Needing a home run, the man who has hit 127 of 'em during his nine-year big-league career struck out swinging on a 2-2 pitch. It hardly seemed to matter to Overbay or to the sellout crowd of 39,441, the largest at PNC Park. The fireworks a few minutes later still seemed a little more spectacular than usual because, for the second consecutive night, the Pirates had beaten the National League's best team, this time 6-3. They won, in substantial part, because of Overbay, who came in hitting .229.

A clueless .229.

Hey, that's the word Overbay used to describe himself before the game. Not that I argued.

Here's something else we agreed on: Overbay had this night coming.

He had helped the Pirates beat the Phillies, 2-1, in 12 innings Friday night by making a strong diving play to prevent the go-ahead run from scoring in the 10th. You won't see many better plays all season. But he had done little to help the club with his bat. It wasn't just that sickly (my word) .229 average. It was 5 home runs and 21 RBIs in 192 at-bats. That hardly seemed like enough, especially after the Pirates invested $5 million in him -- an enormous number for them -- as a free agent during the off-season.

Some were calling him "Overpay." OK, a lot were.

"I haven't heard much of that; I really haven't," Overbay said. "I've heard worse in my career."

On this night, Overbay heard only cheers, at least from those in the park who weren't rooting for the Phillies.

"It felt good just putting a good swing on the ball throughout the whole game," he said. "That's the key to it for me."

Overbay got lucky in the first inning. He bounced what appeared to be a fair ball down the first-base line with two outs and looked to make the Pirates' third out. But home plate umpire Joe West overruled first base umpire Angel Hernandez and called it foul.

"I thought it was fair, but I'll take it," Overbay said.

Take it and run with it, actually. He watched three balls from Phillies starter Kyle Kendrick, then doubled in a run off the Clemente Wall in right field to give the Pirates a 2-1 lead.

Overbay got lucky again in the fourth inning when he sliced a ball to left field and ended up with a triple when left fielder Raul Ibanez slipped, allowing the ball to roll to the wall.

"I know that probably was going to be a single," Overbay said.
He scored that inning on an infield groundout to give the Pirates a 3-2 lead.

Overbay then singled up the middle in the sixth inning to set up his cycle opportunity.

"Obviously, I was aware of it," he said. "But Romero is tough. Everything he throws has so much sink. It's hard to elevate anything against him. I was trying, though."

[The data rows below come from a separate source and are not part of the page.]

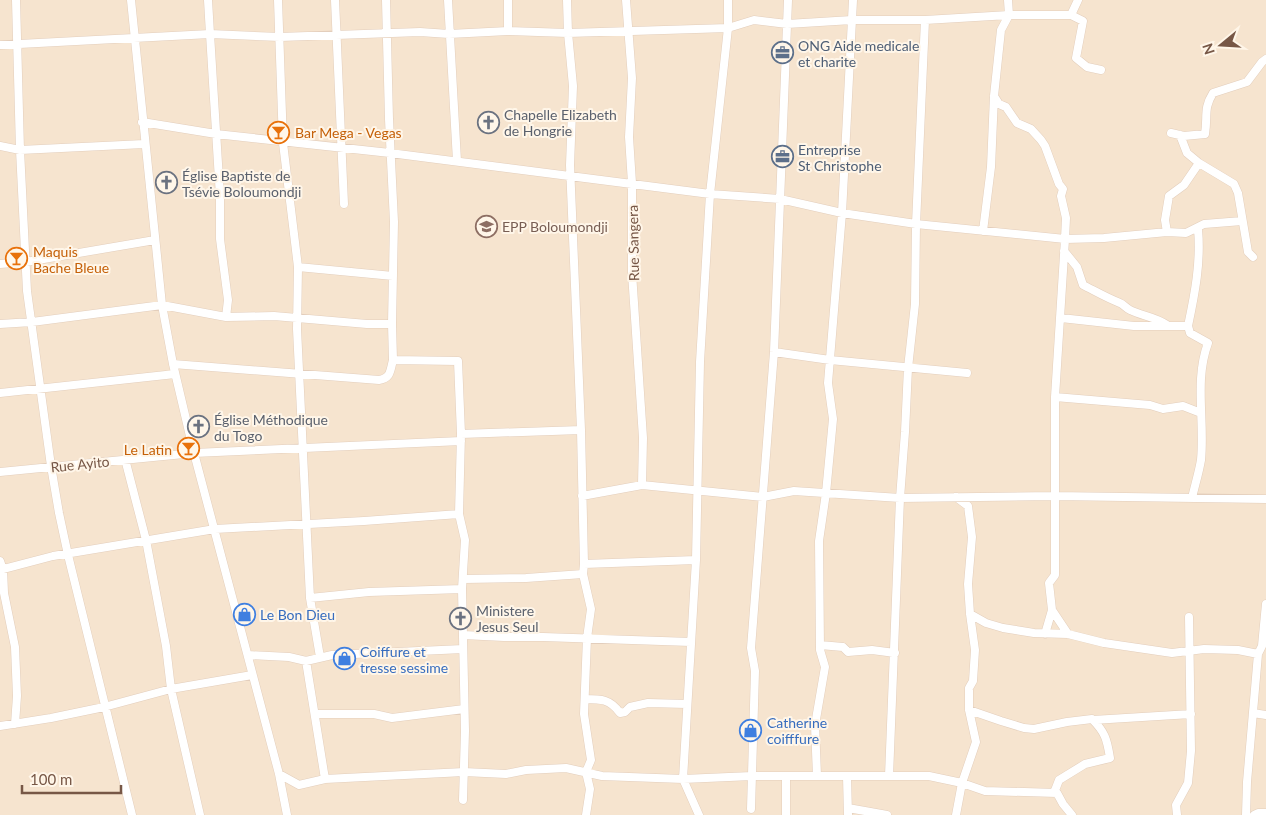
<svg xmlns="http://www.w3.org/2000/svg" width="1266" height="815" font-family="Lato,sans-serif">
  <style>
    .residential { fill: #f6e4cf }
    .lines { fill: none; stroke-linecap: round; stroke-linejoin: round }
    .minor-casing { stroke: #e3cebc; stroke-width: 9 }
    .minor { stroke: #fff; stroke-width: 8 }
    .labels { text-anchor: middle; dominant-baseline: central; stroke-width: 4; stroke-linejoin: round; paint-order: stroke }
    .service-label { font-size: 14px; fill: #4e5e75; stroke: #fff6e9; text-anchor: start }
    .worship-label { font-size: 14px; fill: #5b616d; stroke: #fff6e9; text-anchor: start }
    .food-label { font-size: 14px; fill: #c56008; stroke: #fff6e9; text-anchor: start }
    .education-label { font-size: 14px; fill: #785e54; stroke: #fff6e9; text-anchor: start }
    .street-label { font-size: 14px; fill: #775746; stroke: #fff6e9 }
    .shop-label { font-size: 14px; fill: #366cbe; stroke: #fff6e9; text-anchor: start }
  </style>
  <rect width="100%" height="100%" fill="#fef2e1"/>
  <path class="residential" d="M 0,0 L 1266,0 L 1266,815 L 0,815 Z"/>
  <g class="lines">
    <defs>
      <path id="minor" d="M 16,0 L 20,150 L 27,291 L 51,466 L 59,513 L 68,555 L 132,815
        M 131,0 L 162,305 L 173,364 L 194,453 L 279,774 L 287,815
        M 278,0 L 283,143 L 298,267 L 297,329 L 310,598 L 320,657
        M 335,0 L 344,204
        M 386,0 L 389,119 L 394,222 L 392,324 L 393,360 L 458,361 L 461,434 L 459,514 L 465,540 L 462,589 L 465,731 L 463,800
        M 448,0 L 457,161
        M 508,0 L 508,31
        M 567,0 L 568,33 L 573,86 L 570,165 L 581,430 L 584,564 L 696,560
        M 626,0 L 632,78 L 629,137 L 632,183 L 632,273 L 643,438 L 642,485
        M 1071,15 L 1083,21 L 1076,58 L 1087,67 L 1101,70
        M 0,45 L 210,34 L 208,0
        M 994,96 L 999,104 L 1006,107 L 1017,123 L 1031,129 L 1041,140 L 1045,146 L 1059,184 L 1063,189 L 1061,196 L 1066,218 L 1065,239 L 1104,238 L 1167,232
        M 142,122 L 216,134 L 390,153 L 710,194 L 780,199 L 842,213 L 916,224 L 1065,239 L 1055,397 L 1055,575 L 1049,583 L 1052,610 L 1045,634
        M 1171,133 L 1184,136 L 1205,134 C 1208,116 1203,109 1213,93 L 1247,82 L 1262,62 L 1266,59
        M 1180,135 L 1187,153 L 1199,163 L 1234,184 L 1238,193 L 1248,252 L 1253,257
        M 0,146 L 20,150 L 144,144
        M 1199,163 L 1184,185 L 1169,196 L 1165,220 L 1167,232 L 1186,233 L 1204,224 L 1242,221
        M 983,231 L 991,167 L 994,96 L 1001,30 L 1009,15 L 1008,0
        M 1064,251 L 1077,267 L 1083,285 C 1095,291 1107,298 1120,303 C 1123,304 1126,308 1130,310 C 1142,316 1156,317 1167,325
        M 0,264 L 26,262 L 155,240
        M 298,267 L 393,276
        M 226,317 L 228,300 L 220,239 L 220,196 L 210,34 L 280,37 L 420,32 L 449,34 L 508,31 L 568,33 L 728,28 L 754,20 L 787,24 L 852,20 L 925,20 L 1009,15 L 1071,15 L 1078,0
        M 1061,318 L 1134,326 L 1188,326
        M 0,324 L 32,322 L 162,305 L 226,317 L 274,316 L 367,324 L 392,324
        M 774,352 L 830,360 L 967,373
        M 173,364 L 379,380 C 391,378 390,371 393,360
        M 0,393 L 175,374
        M 1055,397 L 1150,405 L 1163,409 L 1183,406 L 1201,413
        M 461,434 L 581,430
        M 125,459 L 146,540 L 166,646 L 171,689 L 200,815
        M 0,472 L 194,453 L 461,441
        M 582,496 L 642,485 L 763,497 L 794,491 L 900,498 L 1054,496 L 1266,499
        M 956,497 L 968,506 L 972,537 L 968,584 L 970,614 L 975,650 L 973,681 L 969,688 L 969,710 L 976,742 L 962,783 L 956,815
        M 1192,498 C 1195,485 1199,472 1201,460 C 1205,420 1194,381 1208,343 L 1190,333 L 1188,326 C 1195,293 1201,262 1198,229
        M 0,561 L 3,570 L 4,593 L 15,647 L 17,696 L 15,724
        M 584,564 L 583,574 L 591,609 L 587,638 L 584,714 L 591,760 L 586,772 L 590,789 L 586,815
        M 0,570 L 53,556 L 215,529 L 364,521 L 459,514
        M 464,579 L 526,578 L 583,574
        M 310,598 L 369,592 L 462,589
        M 1052,610 L 1068,634
        M 970,614 L 986,623 L 1003,628 L 1034,633 L 1068,634 L 1104,643 L 1172,653 L 1204,649 L 1238,650 L 1258,654
        M 463,635 L 504,637 L 543,637 L 691,642
        M 820,645 L 843,647 L 848,652 L 872,650 L 895,653
        M 248,655 L 289,657 L 306,661 L 332,655 L 463,649
        M 306,661 L 325,779
        M 585,699 C 601,699 610,699 620,713 L 625,712 L 630,707 L 648,703 L 687,704
        M 969,710 L 1001,721 L 1024,728 L 1034,729 L 1067,722 L 1092,719 C 1105,732 1107,739 1110,758 L 1085,764 L 1059,780 L 1054,793
        M 1253,713 L 1266,715
        M 316,714 L 374,714 L 392,718 L 464,709
        M 1093,720 L 1191,714
        M 0,726 L 51,718 L 104,707 L 171,689 L 252,675
        M 279,774 L 299,785 L 325,779 L 464,772 L 506,774 L 526,770 L 566,768 L 602,776 L 683,779 L 752,776 L 889,776 L 900,498 L 905,432 L 908,368 L 915,304 L 916,224 L 925,20
        M 786,776 L 786,815
        M 817,776 L 815,725 L 825,667 L 820,650 L 819,541 L 826,493 L 833,419 L 828,383 L 842,213 L 853,0
        M 847,776 L 848,815
        M 889,776 L 929,776 L 962,783 L 985,791 L 1057,793 L 1063,804 L 1072,815
        M 848,808 L 887,815
        M 751,809 L 755,671 L 751,648 L 774,352 L 788,0
        M 699,815 L 683,779 L 696,560 L 700,362 L 710,194 L 728,28 L 728,0
        M 1177,815 L 1176,805 L 1188,783 L 1191,751 L 1189,617
        M 1246,815 L 1247,782 L 1258,654 L 1262,646 L 1266,604
        M 1254,815 L 1258,813 L 1266,813"/>
    </defs>
    <use href="#minor" class="minor-casing"/>
    <use href="#minor" class="minor"/>
  </g>
  <defs>
    <symbol id="office-ring" viewBox="-11 -11 22 22"><circle r="9.5" fill="#fff6e9" stroke="#5c6f8a" stroke-width="1.5"/><path d="M-6-3h4V-5.5h4V-3h4V5H-6ZM-1-4.5V-3h2v-1.5ZM-6 0V1H6V0Z" fill="#5c6f8a"/></symbol>
    <symbol id="church-ring" viewBox="-11 -11 22 22"><circle r="9.5" fill="#fff6e9" stroke="#6b7280" stroke-width="1.5"/><path d="M-1.2-6h2.4v3.5h3.3v2.4h-3.3V6h-2.4V-.1h-3.3v-2.4h3.3Z" fill="#6b7280"/></symbol>
    <symbol id="bar-ring" viewBox="-11 -11 22 22"><circle r="9.5" fill="#fff6e9" stroke="#e8710a" stroke-width="1.5"/><path d="M-6-5H6L.8 .8V4.5H3.5V6h-7V4.5H-.8V.8Z" fill="#e8710a"/></symbol>
    <symbol id="school-ring" viewBox="-11 -11 22 22"><circle r="9.5" fill="#fff6e9" stroke="#8d6e63" stroke-width="1.5"/><path d="M0-5L7-2L0 1L-7-2ZM-4 1L0 2.5L4 1V4Q0 6-4 4Z" fill="#8d6e63"/></symbol>
    <symbol id="shop-ring" viewBox="-11 -11 22 22"><circle r="9.5" fill="#fff6e9" stroke="#3f7fe0" stroke-width="1.5"/><path d="M-5-2.5h2.3a2.7 3.5 0 0 1 5.4 0H5L5.5 6h-11ZM-1.5-2.5h3a1.5 2.3 0 0 0-3 0Z" fill="#3f7fe0"/></symbol>
  </defs>
  <g fill-rule="evenodd">
    <use href="#office-ring" x="770" y="40" width="25" height="25"/>
    <use href="#church-ring" x="476" y="110" width="25" height="25"/>
    <use href="#bar-ring" x="266" y="120" width="25" height="25"/>
    <use href="#office-ring" x="770" y="144" width="25" height="25"/>
    <use href="#church-ring" x="154" y="170" width="25" height="25"/>
    <use href="#school-ring" x="474" y="214" width="25" height="25"/>
    <use href="#bar-ring" x="4" y="246" width="25" height="25"/>
    <use href="#church-ring" x="186" y="414" width="25" height="25"/>
    <use href="#bar-ring" x="176" y="436" width="25" height="25"/>
    <use href="#shop-ring" x="232" y="602" width="25" height="25"/>
    <use href="#church-ring" x="448" y="606" width="25" height="25"/>
    <use href="#shop-ring" x="332" y="646" width="25" height="25"/>
    <use href="#shop-ring" x="738" y="718" width="25" height="25"/>
  </g>
  <g class="labels">
    <g class="service-label">
      <text x="798" y="45">ONG Aide medicale<tspan x="798" dy="16">et charite</tspan></text>
      <text x="798" y="149">Entreprise<tspan x="798" dy="16">St Christophe</tspan></text>
    </g>
    <g class="worship-label">
      <text x="504" y="114">Chapelle Elizabeth<tspan x="504" dy="16">de Hongrie</tspan></text>
      <text x="182" y="175">Église Baptiste de<tspan x="182" dy="16">Tsévie Boloumondji</tspan></text>
      <text x="214" y="419">Église Méthodique<tspan x="214" dy="16">du Togo</tspan></text>
      <text x="476" y="610">Ministere<tspan x="476" dy="16">Jesus Seul</tspan></text>
    </g>
    <g class="food-label">
      <text x="295" y="132">Bar Mega - Vegas</text>
      <text x="33" y="251">Maquis<tspan x="33" dy="16">Bache Bleue</tspan></text>
      <text x="172" y="449" text-anchor="end">Le Latin</text>
    </g>
    <g class="education-label">
      <text x="502" y="226">EPP Boloumondji</text>
    </g>
    <g class="street-label">
      <text transform="translate(633 243) rotate(-91)">Rue Sangera</text>
      <text transform="translate(80 464) rotate(-6)">Rue Ayito</text>
    </g>
    <g class="shop-label">
      <text x="260" y="614">Le Bon Dieu</text>
      <text x="360" y="651">Coiffure et<tspan x="360" dy="16">tresse sessime</tspan></text>
      <text x="767" y="722">Catherine<tspan x="767" dy="16">coifffure</tspan></text>
    </g>
  </g>
  <g transform="translate(1221 45) rotate(252)" stroke="#fff6e9" stroke-width="4" paint-order="stroke">
  <path d="M0-4L9 19L0 12L-9 19Z" fill="#775746"/>
  <text y="-8" font-size="14" font-weight="bold" text-anchor="middle" fill="#775746">N</text>
  </g>
  <path d="M22 785v8h99v-8" fill="none" stroke="#775746" stroke-width="2.5"/>
  <text x="30" y="785" font-size="15" fill="#775746" stroke="#fff6e9" stroke-width="4" paint-order="stroke">100 m</text>
</svg>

And Overbay's .240 average this morning?

Still nothing to write home about for a .274 lifetime hitter but not quite so clueless or sickly.

Actually, Overbay said he was "clueless" the first two months of last season. He was hitting .212 for the Toronto Blue Jays on June 1 and "was worried my career was over ... I was just getting beaten by pitches."

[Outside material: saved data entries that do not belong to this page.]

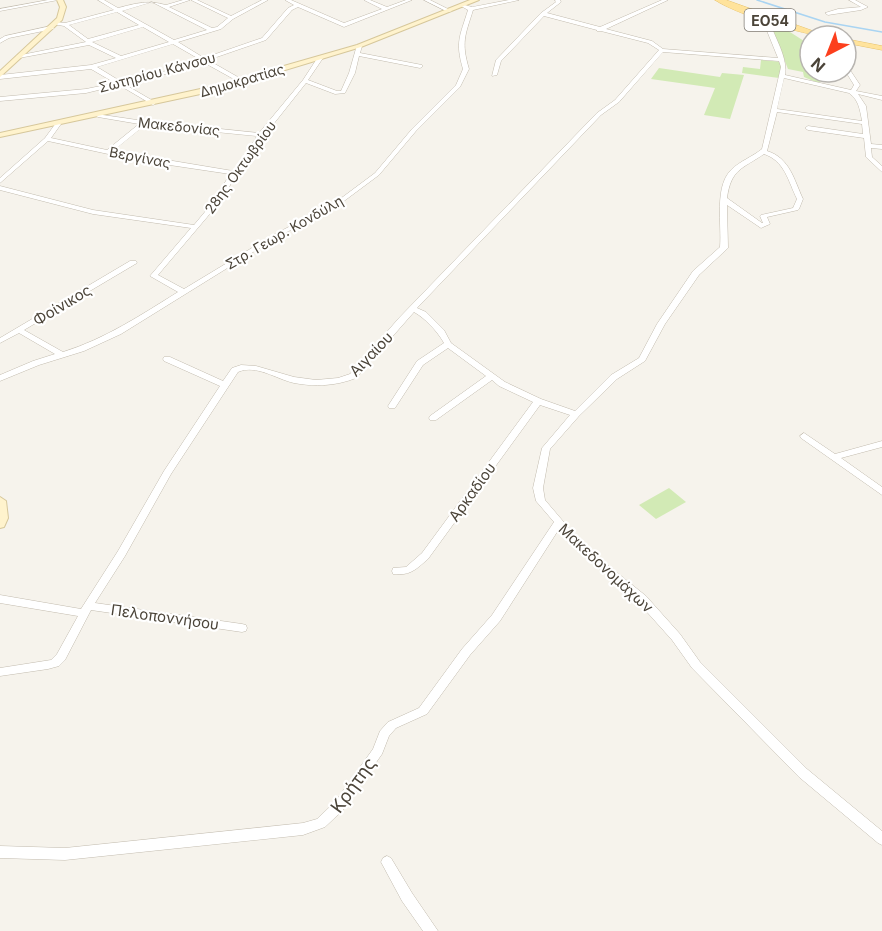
<svg xmlns="http://www.w3.org/2000/svg" width="882" height="931" font-family="Inter,sans-serif">
<style>
.green{fill:#d2eab5}
.lines{fill:none;stroke-linecap:round;stroke-linejoin:round}
.stream{stroke:#a9d4f2;stroke-width:1.5}
.street-casing{stroke:#c2bbae;stroke-width:1}
.secondary-casing{stroke:#d6c79b;stroke-width:2}
.primary-casing{stroke:#e6c16a;stroke-width:1}
.street{fill:#fff;fill-rule:evenodd}
.secondary{fill:#fff3cd;fill-rule:evenodd}
.primary{fill:#ffe39c;fill-rule:evenodd}
.labels{text-anchor:middle;dominant-baseline:central;stroke-width:4.5;stroke-linejoin:round;paint-order:stroke}
.shield{fill:#fff;stroke:#817c74;stroke-width:1.5}
.shield-label{font-size:14px;font-weight:bold;fill:#4b4439}
.far-street-label{font-size:14px;fill:#4b4439;stroke:#fff}
.street-label{font-size:15px;fill:#4b4439;stroke:#fff}
.near-street-label{font-size:18px;fill:#4b4439;stroke:#fff}
</style>
<rect width="100%" height="100%" fill="#f6f3ec"/>
<path class="green" d="M779,25L804,41L810,48V72H834L831,74L818,73L819,76L828,77L818,83L804,77L803,72L788,69L771,26Z
M761,60L782,62L779,78L742,73L743,67L760,69Z
M659,68L720,77L722,73L744,75L730,119L704,115L715,88L651,79Z
M669,488L686,502L656,519L639,505Z"/>
<g class="lines">
<path class="stream" d="M757,0L825,22L882,32"/>
<defs>
<path id="street" d="M48,0H58L0,11V9Z
M98,0H104L118,8C137,3 148,0 166,5L183,0H190L169,7L212,28L217,27L228,18L191,0H197L231,16L262,0H268L233,19L221,29L178,42L204,58L262,38L288,8L294,5L285,0H291L344,23L382,9L364,0H370L387,7L406,0H412L344,27L298,7L292,10L266,40L208,60L243,80V82H239L203,62L170,73L124,84L155,102V104L153,105L119,85L86,93L0,101V97L86,89L115,83L91,69L0,79V75L91,65L116,58L89,45L19,58L16,56L86,42L64,26L53,24L56,22L65,23L114,10ZM152,2L207,30L174,40L122,11ZM117,12L139,25L88,39L69,25ZM143,27L169,42L121,56L92,42ZM173,44L199,59L166,71L120,81L97,67Z
M424,0H430L452,11L448,12Z
M509,0H519L473,10C465,36 461,42 469,69L460,87L416,131L379,175L336,207L279,236L121,334L84,351L39,365L0,381V375L33,361L55,354L19,333L0,343V338L130,261H136L137,263L24,330L63,352C105,339 141,315 178,292L150,276L191,228L93,214L0,190V186L93,210L194,225L214,201L230,174L136,160L48,141L0,183V178L45,138L56,123L61,124L51,138L107,150L139,124L98,117L95,115L96,114L144,121L259,133L303,80L318,57L323,58L308,80L337,91H341L349,73L357,45L362,46L360,53L422,65V67L420,68L359,56L355,73L345,93L335,94L306,83L264,136L245,165L237,174L219,203L158,275L184,289L275,234L332,205L375,173L412,129L456,85L463,69C455,42 460,36 468,10L461,6V4L472,7ZM145,125L257,136L241,163L233,171L113,151Z
M555,0H560L561,2L547,13L600,27L662,0H668L606,29L652,41L663,49L778,58L765,26L772,20H776V22L771,26C777,41 788,60 785,75L851,90L854,85L846,72V66L848,67L860,85L856,91L882,96V100L858,94L866,106L871,144L882,145V149L871,148L872,157L882,166V172L866,157L864,138L808,130L805,128L808,126L863,134L862,124L777,112L767,151C790,158 794,180 803,199L799,209L798,210L767,217L770,224L761,228L727,205L728,248L699,275L665,324L645,361L617,379L579,416L550,449L543,488L545,500L585,547L646,596L680,634L700,662L807,769L882,831V845L878,843L799,777L692,668L672,640L638,602L579,551L559,529L500,621L470,655L427,714L396,728L389,736L382,754L343,810L325,827L303,835L65,860L0,858V846L65,848L303,823L317,819L335,802L373,749L380,731L388,722L419,708L462,649L492,615L554,522L536,501L533,488L542,448L570,415L540,405L428,559C416,569 411,576 393,574L392,571L393,568L406,567L422,553L533,402L499,386L492,380L436,420H430L429,418L430,416L486,376L448,348L423,365L395,408H389L388,406L417,361L444,343C437,331 426,319 414,312L356,378C336,386 315,387 294,383C276,379 256,364 238,372L171,474L125,556L95,603L242,624L246,625L247,628L246,631L242,632L91,610L65,660L59,666L48,669L0,676V668L51,660L57,654L78,616L0,603V595L81,609L118,551L164,471L220,386L164,361L163,359L164,357H170L223,381L232,368L241,365L256,366L294,377L316,380L338,378L350,374L399,318L597,113L615,100L659,50L648,43L601,31H597V30L544,16L501,61L497,75L492,76L496,60L541,13L556,2ZM663,52L779,61L781,67L762,149C752,157 740,161 731,170C714,187 722,225 720,247L693,271L657,324L639,358L611,375L575,411L541,399L505,382L451,343L444,330L426,312L417,308L601,115L619,102ZM784,78L849,93C858,99 860,109 862,121L777,109ZM764,154C785,161 788,181 797,199L793,208L761,215L760,216L763,223H762L727,198C731,169 742,169 764,154Z
M849,0H855L868,7L861,10L828,15L825,13L838,9L861,7Z
M51,26L54,28L53,29L9,38L0,43V39L5,36Z
M806,42L810,46V51L803,44Z
M804,433L835,454L882,441V447L841,458L882,487V495L801,438L800,436Z
M387,856L391,858L412,893L438,931H423L402,901L381,862L383,858Z"/>
<path id="secondary" d="M57,0H63L66,7L62,20L0,77V71L57,18L60,7Z
M470,0H479L361,47L219,90L0,137V133L214,86L357,45Z
M0,497L6,501L8,518L4,527L0,528Z"/>
<path id="primary" d="M715,0H726L827,36C804,36 734,13 715,0Z
M846,39L882,46V50L846,43Z"/>
</defs>
<use href="#street" class="street-casing"/>
<use href="#secondary" class="secondary-casing"/>
<use href="#primary" class="primary-casing"/>
<use href="#street" class="street"/>
<use href="#secondary" class="secondary"/>
<use href="#primary" class="primary"/>
</g>
<g class="labels">
<rect class="shield" x="744.5" y="9" width="51" height="22" rx="4.5"/>
<g class="shield-label">
<text x="770" y="20">ΕΟ54</text>
</g>
<g class="far-street-label">
<text transform="translate(157 72) rotate(-15)">Σωτηρίου Κάνσου</text>
<text transform="translate(242 80) rotate(-16)">Δημοκρατίας</text>
<text transform="translate(179 126) rotate(6)">Μακεδονίας</text>
<text transform="translate(140 157) rotate(11)">Βεργίνας</text>
<text transform="translate(240 167) rotate(-54)">28ης Οκτωβρίου</text>
<text transform="translate(284 232) rotate(-30)">Στρ. Γεωρ. Κονδύλη</text>
</g>
<g class="street-label">
<text transform="translate(62 305) rotate(-31)">Φοίνικος</text>
<text transform="translate(371 354) rotate(-46)">Αιγαίου</text>
<text transform="translate(472 492) rotate(-54)">Αρκαδίου</text>
<text transform="translate(606 568) rotate(43)">Μακεδονομάχων</text>
<text transform="translate(165 617) rotate(8)">Πελοποννήσου</text>
</g>
<g class="near-street-label">
<text transform="translate(353 785) rotate(-54)">Κρήτης</text>
</g>
</g>
<g transform="translate(828 54) rotate(222)"><circle r="28" fill="#ffffff" stroke="#b7b4b0" stroke-width="1.5"/>
<path d="M0-4.5L10 22L0 15L-10 22Z" fill="#fc3f1d"/>
<text y="-9" font-size="16" font-weight="bold" text-anchor="middle" fill="#4b4439">N</text>
</g>
</svg>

But Overbay said this season has been even tougher for him: "The toughest it's ever been. I don't know, maybe I've been trying to do too much."

It's nice to think this night was the start of something much better for Overbay. He regrouped last season to hit .282 in June and .301 in July. Who knows where the Pirates might be on Aug. 1 if he can do the same thing here? This latest win nudged them close to .500 again at 28-29.

"We're going to be a lot better than what we are right now," Overbay said. "That's why I came here. I was aware of the Pirates' history. I knew they had been through a lot of losses. I wanted to be a part of changing that. That's going to be something special."

The two wins against the Phillies eliminated any little doubt that might have been in Overbay's mind that the Pirates are on the right track. A win today against Philadelphia ace Roy Halladay, a sweep of the Phillies and a 29-29 record might convince a lot more of us.

"I thought they were huge wins, especially after the way we lost in New York [Thursday]," Overbay said, referencing the 9-8 loss to the Mets after the Pirates blew a 7-0 lead.

"That shows the maturity of this team. Everybody was able to shrug it off and turn the page. It was just one game. I think Matt Diaz was the first to stand up and say, 'This one's over. It's still been a great [4-3] road trip. Now let's go home and play some good baseball.'

"I think it was important for the young guys to hear that."

Maybe one of the older guys, too.

Overbay came home.

And he's playing some pretty good baseball.